Test your implementation on all test files you have. For that purpose, make tests SSA=1 runs your compiler on the whole test suite, while make tests-smart SSA=1 only runs it on tests from lab 5 (this is less thorough but faster).

Make sure no debug output (print\_dot...) is printed when options --debug, --graphs and --ssa-graphs are not given.
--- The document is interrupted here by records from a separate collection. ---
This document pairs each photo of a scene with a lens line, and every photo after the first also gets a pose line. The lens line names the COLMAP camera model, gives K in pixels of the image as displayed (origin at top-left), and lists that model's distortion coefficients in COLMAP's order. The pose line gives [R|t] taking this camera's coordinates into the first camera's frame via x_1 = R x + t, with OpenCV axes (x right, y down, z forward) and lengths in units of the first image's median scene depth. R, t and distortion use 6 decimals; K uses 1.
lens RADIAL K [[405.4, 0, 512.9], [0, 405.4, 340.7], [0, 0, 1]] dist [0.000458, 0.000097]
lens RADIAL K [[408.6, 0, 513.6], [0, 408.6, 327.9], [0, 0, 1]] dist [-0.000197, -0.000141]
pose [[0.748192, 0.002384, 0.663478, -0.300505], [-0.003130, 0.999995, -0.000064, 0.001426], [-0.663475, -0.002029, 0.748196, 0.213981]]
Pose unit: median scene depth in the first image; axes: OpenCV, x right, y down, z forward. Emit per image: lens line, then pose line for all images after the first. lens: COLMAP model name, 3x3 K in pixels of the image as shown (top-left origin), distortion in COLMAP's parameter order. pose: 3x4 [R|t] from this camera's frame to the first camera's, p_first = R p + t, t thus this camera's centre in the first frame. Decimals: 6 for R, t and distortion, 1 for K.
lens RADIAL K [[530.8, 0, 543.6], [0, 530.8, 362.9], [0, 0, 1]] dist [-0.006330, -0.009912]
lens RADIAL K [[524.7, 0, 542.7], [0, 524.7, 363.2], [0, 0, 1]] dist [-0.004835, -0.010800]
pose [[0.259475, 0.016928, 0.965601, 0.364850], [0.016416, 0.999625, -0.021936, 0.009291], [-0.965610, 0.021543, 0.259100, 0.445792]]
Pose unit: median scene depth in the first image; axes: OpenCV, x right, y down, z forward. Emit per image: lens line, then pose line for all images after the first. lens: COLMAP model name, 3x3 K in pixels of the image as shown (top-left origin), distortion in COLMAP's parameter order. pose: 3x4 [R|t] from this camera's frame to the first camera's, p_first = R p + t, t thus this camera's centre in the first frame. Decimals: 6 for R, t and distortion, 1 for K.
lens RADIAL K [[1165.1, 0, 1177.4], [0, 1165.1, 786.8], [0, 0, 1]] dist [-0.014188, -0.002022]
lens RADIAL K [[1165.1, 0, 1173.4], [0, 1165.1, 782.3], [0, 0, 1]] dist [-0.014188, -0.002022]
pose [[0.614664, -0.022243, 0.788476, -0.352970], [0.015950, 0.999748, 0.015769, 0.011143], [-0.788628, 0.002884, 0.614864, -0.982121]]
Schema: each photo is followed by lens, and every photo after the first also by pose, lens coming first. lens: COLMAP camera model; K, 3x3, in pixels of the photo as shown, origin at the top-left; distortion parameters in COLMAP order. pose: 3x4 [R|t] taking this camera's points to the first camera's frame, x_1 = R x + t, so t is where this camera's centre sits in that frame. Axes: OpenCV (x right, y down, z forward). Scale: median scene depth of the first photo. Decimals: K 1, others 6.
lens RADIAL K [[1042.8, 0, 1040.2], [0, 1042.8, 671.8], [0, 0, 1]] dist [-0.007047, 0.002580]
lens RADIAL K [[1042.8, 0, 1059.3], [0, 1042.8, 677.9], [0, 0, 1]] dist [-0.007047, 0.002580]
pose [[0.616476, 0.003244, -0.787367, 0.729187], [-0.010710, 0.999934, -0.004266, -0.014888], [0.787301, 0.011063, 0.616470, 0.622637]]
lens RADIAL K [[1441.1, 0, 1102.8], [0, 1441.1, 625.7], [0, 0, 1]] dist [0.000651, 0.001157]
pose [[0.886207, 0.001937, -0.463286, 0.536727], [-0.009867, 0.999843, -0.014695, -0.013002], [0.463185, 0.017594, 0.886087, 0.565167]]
In particular, we do not want any pdf file to be opened when we will use make tests SSA=1 on your delivered code.

Do not forget to check that your test suite has a good coverage of the files relevant to Lab 5. To see detailed information on coverage, open htmlcov/index.html in your web browser after a run of make tests SSA=1.

## 5.4 Final delivery

We recall that your work is **personal** and code copy is **strictly forbidden**.

## EXERCISE #6 ► Archive

Labs 5a and 5b are due on the course's webpage

```
https://etudes.ens-lyon.fr/course/view.php?id=4814
```

Python code and C testcases will be graded. Late deliveries will get a heavy penalty, and deliveries more than one hour late will not be accepted.

Type make tar to obtain the archive to send (change your name in the Makefile before!). Your archive must also contain tests (TESTS!) and a (minimal) README-SSA.md with your name, the functionality of the code, how to use it, your design choices if any, the bonus you implemented, and known bugs.